Macron’s reform programme may well be undone, not in the Assemblée National, but on the streets – by the lissom vegans at the forefront of French youthful activism.
Where we are now
So the challenge of getting a passably decent Brexit deal has just got harder. In fact, the Europeans now have a clear motive to foster political instability in the UK. And Mr Corbyn is their ideal opponent. He, in turn, now believes that his ultimate victory is assured.
The English Reformation (about which I wrote in April), and indeed the French Revolution, were not single discrete events, but rather chain reactions. History is much more like chemistry than literature. When Mr Cameron – egged on by Mr Clegg – rammed through the House of Commons a bill to hold a referendum on EU membership, he should have considered that.
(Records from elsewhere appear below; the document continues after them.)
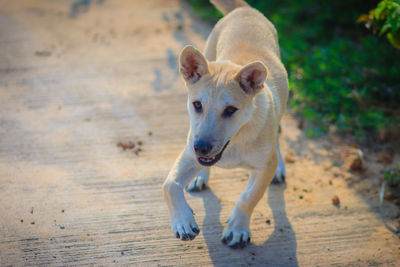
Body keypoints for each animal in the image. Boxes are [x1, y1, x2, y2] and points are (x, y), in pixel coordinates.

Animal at [162, 0, 288, 249]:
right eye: (197, 104)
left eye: (230, 110)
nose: (201, 147)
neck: (236, 140)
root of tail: (245, 10)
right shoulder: (189, 153)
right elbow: (169, 184)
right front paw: (182, 221)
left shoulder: (264, 168)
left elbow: (248, 197)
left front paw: (237, 230)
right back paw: (201, 177)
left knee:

The Brexit negotiations open (supposedly) on Monday, 19 June – a few days’ before the Queen’s Speech. If Mrs May’s gamble had come off, she might have been able to outstare the Eurocrats. Now they have the upper hand.
Meanwhile, here and elsewhere, the baton will soon pass from the Elders to the Millennials. Even if Brexit is achieved, the young will probably seek to undo it later on. The big issues of increasing wealth taxes and the Universal Basic Income about which I have written this year will loom ever larger.
Elders, be afraid: the snowflakes are on the march. They are angry. They don’t much care about your so-called freedom. And they want your money.